1 - Ensure you’re fully committed every week
2 - Make sure you score every Saturday
3 - Make sure you change ends at half time
4 - Don’t put your tackle in too hard or you might injure yourself
5 - No tackling from behind…especially on your wedding night.

12. I thought id finish with a very famous quote, Glyn from a famous philosopher She loves ……y e a h y e a h y e a h, she loves you ……..yeah yeah yeah, and with love like that you know you should be glad.

13. I would like to thank everyone here for sharing in this unique and special day, particularly those who have travelled long distances.
I know that I will never forget it.

14. On behalf of myself I wish that you had all stayed at home, because things would have been a lot easier for me.

15. Finally it gives me great pleasure to invite you all to stand and raise your glasses to Glyn and Dawn.
I am sure everyone here today would like to wish them both good health,
happiness and a wonderful life together.

16. ‘’’May your love be modern enough to survive the times and old-
fashioned enough to last forever.’’’

17. Mr and Mrs Allseybrook
 
Nice! Some of the jokes were a bit brave, assuming the usual grannies and prim aunts were in attendance, but nicely done anyway. Except for the tiers joke.
 
11. Well I feel at this point that it’s my duty to offer a small piece of advice to the groom, and Glyn will be pleased to know that a successful marriage can be compared to football.
1 - Ensure you’re fully committed every week
2 - Make sure you score every Saturday
3 - Make sure you change ends at half time
4 - Don’t put your tackle in too hard or you might injure yourself
5 - No tackling from behind…especially on your wedding night.

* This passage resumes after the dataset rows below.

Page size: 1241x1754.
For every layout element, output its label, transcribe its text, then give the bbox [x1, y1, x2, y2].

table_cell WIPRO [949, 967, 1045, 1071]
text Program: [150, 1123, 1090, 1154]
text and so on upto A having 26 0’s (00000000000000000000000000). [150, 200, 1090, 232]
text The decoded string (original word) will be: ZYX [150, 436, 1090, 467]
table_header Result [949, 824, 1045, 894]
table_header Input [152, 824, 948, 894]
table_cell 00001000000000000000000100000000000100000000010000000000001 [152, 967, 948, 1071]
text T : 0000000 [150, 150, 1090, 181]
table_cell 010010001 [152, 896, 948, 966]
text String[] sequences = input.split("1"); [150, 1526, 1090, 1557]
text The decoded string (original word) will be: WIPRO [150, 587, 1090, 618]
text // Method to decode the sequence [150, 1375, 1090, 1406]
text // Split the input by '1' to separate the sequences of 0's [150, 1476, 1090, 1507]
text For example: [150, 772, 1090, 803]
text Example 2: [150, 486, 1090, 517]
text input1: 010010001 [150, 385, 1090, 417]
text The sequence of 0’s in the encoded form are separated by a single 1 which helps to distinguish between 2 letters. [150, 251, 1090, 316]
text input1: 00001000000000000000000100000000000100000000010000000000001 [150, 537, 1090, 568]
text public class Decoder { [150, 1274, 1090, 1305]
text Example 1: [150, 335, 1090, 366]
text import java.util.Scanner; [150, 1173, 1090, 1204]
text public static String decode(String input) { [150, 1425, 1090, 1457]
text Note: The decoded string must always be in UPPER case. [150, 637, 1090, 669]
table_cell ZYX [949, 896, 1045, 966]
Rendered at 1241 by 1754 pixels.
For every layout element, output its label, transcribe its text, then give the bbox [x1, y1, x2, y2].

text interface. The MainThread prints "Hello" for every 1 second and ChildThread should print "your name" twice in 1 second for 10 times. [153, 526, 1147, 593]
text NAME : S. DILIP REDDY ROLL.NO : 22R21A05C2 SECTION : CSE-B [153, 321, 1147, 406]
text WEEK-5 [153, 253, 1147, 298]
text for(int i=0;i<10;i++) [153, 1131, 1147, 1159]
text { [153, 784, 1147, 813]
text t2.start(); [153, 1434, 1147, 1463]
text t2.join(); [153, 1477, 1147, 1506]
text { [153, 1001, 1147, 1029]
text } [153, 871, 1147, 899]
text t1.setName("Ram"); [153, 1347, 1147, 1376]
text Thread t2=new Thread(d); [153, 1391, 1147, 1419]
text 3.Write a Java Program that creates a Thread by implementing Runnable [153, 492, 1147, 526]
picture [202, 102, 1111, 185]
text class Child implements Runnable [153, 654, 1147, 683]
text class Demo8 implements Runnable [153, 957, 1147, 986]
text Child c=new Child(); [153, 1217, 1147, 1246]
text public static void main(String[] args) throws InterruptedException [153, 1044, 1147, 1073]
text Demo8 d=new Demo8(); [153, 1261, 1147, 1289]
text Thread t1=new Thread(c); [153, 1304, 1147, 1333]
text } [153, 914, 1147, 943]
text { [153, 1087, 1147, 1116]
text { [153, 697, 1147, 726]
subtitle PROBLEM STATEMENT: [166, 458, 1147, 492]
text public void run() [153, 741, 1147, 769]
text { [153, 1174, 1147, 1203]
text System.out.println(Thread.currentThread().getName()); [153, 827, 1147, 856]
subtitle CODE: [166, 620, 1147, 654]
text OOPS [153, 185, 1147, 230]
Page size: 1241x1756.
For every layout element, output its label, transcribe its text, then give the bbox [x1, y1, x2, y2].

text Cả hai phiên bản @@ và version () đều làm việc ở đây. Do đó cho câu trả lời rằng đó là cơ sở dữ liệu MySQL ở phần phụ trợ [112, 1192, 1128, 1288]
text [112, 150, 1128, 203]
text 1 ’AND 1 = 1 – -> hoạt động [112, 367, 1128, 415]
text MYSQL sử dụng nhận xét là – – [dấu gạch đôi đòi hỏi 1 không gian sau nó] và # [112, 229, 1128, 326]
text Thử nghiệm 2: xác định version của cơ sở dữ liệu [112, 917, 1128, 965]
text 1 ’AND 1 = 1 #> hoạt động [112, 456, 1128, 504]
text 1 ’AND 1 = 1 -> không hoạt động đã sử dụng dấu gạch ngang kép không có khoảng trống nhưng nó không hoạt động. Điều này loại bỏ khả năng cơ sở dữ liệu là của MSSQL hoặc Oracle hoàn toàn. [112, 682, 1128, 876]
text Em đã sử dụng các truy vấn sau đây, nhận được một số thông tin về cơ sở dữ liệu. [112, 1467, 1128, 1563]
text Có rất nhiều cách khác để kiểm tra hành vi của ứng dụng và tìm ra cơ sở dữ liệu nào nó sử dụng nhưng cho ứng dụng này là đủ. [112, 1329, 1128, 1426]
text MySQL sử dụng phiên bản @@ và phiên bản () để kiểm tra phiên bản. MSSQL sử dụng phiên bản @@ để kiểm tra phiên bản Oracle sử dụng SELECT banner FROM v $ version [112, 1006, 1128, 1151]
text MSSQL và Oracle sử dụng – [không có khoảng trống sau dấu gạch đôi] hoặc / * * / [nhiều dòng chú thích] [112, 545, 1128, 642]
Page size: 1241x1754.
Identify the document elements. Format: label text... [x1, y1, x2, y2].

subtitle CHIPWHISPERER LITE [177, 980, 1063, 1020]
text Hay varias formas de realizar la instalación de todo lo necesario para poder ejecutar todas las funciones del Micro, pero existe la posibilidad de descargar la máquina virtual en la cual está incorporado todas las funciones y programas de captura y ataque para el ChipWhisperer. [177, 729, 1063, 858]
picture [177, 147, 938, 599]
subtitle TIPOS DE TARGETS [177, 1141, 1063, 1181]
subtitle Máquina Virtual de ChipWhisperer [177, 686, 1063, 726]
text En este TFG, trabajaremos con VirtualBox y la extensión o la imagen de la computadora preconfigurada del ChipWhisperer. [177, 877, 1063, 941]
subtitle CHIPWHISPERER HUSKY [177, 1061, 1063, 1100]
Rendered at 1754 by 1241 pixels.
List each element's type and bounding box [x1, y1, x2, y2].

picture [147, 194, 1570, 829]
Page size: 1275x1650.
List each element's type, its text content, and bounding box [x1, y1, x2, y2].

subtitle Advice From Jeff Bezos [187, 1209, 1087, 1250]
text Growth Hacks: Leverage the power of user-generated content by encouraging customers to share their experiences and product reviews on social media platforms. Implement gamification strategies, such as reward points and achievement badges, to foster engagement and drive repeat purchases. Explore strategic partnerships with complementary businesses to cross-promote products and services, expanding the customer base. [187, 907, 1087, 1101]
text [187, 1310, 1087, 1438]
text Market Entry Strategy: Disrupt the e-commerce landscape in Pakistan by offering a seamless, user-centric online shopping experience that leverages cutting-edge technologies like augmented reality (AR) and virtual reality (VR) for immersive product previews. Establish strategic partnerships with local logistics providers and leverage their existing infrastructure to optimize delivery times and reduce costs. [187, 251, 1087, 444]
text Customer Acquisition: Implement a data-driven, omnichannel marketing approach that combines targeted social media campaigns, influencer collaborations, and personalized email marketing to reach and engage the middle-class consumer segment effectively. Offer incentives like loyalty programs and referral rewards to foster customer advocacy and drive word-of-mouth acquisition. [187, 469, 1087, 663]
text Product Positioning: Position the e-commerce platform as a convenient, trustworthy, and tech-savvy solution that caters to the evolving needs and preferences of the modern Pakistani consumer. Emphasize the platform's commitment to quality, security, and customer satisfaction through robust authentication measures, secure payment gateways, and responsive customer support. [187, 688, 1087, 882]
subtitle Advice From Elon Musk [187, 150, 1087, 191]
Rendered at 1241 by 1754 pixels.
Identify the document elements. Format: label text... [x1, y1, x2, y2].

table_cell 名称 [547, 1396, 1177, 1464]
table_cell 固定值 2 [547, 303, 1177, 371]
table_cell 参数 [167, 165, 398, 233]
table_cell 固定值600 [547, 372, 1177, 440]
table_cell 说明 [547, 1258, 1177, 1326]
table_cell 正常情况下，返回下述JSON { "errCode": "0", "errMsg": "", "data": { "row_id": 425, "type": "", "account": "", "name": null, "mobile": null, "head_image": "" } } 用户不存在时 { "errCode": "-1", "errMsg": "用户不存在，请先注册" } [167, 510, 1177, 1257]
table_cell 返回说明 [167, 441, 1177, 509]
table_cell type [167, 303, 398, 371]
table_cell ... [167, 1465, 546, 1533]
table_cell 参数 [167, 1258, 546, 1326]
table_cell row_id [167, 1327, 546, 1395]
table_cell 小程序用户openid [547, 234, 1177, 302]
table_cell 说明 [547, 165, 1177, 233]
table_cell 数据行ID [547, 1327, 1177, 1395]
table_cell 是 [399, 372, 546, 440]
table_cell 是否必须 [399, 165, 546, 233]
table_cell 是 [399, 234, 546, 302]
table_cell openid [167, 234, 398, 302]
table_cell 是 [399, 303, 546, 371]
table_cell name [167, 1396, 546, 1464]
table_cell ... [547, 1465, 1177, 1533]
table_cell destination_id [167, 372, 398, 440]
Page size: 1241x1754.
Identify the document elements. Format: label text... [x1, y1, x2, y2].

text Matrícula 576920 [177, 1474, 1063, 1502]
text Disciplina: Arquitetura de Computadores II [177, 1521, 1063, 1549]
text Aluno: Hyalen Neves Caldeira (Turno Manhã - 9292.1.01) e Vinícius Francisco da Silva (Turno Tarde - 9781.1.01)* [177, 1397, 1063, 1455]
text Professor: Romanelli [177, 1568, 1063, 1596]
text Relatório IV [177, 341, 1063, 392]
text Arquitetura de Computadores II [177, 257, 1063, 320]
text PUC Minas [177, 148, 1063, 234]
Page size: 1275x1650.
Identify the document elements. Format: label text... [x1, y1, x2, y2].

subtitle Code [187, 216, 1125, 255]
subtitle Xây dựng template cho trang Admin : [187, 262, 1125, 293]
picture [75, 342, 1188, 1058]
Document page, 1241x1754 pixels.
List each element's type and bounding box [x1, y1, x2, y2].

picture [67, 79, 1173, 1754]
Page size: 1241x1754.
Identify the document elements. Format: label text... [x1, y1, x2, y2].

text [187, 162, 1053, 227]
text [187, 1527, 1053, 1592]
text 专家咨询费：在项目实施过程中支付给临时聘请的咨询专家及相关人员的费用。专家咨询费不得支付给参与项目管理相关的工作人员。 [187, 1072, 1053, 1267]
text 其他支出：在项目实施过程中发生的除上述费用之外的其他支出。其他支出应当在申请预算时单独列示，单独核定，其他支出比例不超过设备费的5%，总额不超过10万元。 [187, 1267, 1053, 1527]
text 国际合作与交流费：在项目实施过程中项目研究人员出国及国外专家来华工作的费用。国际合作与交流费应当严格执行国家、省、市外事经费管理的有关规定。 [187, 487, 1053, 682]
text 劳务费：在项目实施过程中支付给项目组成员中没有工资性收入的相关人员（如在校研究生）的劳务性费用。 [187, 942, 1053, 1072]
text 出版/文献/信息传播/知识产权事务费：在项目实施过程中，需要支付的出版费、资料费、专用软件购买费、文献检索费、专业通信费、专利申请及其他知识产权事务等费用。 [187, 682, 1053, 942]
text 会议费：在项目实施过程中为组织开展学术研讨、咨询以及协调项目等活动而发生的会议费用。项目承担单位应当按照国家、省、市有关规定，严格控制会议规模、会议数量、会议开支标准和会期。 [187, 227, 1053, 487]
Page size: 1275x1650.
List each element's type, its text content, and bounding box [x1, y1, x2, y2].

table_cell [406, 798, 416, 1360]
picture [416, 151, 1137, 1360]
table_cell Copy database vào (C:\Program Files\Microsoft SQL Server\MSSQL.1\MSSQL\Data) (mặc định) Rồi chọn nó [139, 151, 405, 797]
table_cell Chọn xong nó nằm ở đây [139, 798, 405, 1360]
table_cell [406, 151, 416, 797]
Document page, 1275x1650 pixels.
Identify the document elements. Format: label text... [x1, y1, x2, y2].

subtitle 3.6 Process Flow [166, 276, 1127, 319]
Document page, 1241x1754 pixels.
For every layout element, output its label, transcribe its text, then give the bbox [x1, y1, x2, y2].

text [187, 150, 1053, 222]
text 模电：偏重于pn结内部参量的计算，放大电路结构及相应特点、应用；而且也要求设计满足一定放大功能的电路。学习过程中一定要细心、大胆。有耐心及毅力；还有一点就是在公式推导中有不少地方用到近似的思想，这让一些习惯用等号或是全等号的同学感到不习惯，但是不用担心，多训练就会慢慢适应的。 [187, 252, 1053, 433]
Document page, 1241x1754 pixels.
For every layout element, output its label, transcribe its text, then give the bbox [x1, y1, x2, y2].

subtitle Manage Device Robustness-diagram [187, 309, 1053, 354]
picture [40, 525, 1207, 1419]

Did you actually say this at the wedding? Thats epic! How'd it go down with the brides mum? :D
 
Too many jokes for my liking and poorly structured, I couldn't see it working. I guess it depends on your audience.
 
My boss told me a story his dentist related to him about his son's wedding.

Before he went up for his speech, he told his other son to ring his mobile as he began his speech.

He stands up about to speak, and his phone rings... audience are a bit wtf?
He answers it, causing more wtf?s, and after a brief conversation, says 'does anyone here have a black Escort?'

After a brief silence, he continues 'if you have, can you go and see management, she's locked herself in the toilet'
 
Too many jokes for my liking and poorly structured, I couldn't see it working. I guess it depends on your audience.


Well it did, very very well. The stand and ovation i got when going up for my gift off the bride and groom said it all. For weeks before i was cacking it, but it all ended a special and memorable night. But thanks for your expert opinion.
 
I had the pleasure of being Fatboy's (Phil at OcUK) best man a few weeks ago.

I kept him up in the hotel bar 'til 2am the night before the wedding, we both got leathered, then I started writing my speech at 10am, 3 hours before the service :D
 
I got most of it off the net.

Lots of people do. If you've been given the honour of being someone's best man you should at least tailor it to the groom and put some effort into it. You had a couple of lines in there specific to him, the rest appears to be plagiarised.

Yes I have recently done a best man's speech and no, absolutely none of it was taken off the internet apart from an overview of what tradition dictates the speech contains.
 
It's a nice speech, but not related to the bride and groom in anyway. I think I'd prefer a few gags and personal jokes and stories from my past rather than jokes copied and pasted from the internet.

A good laugh though, I liked the football one.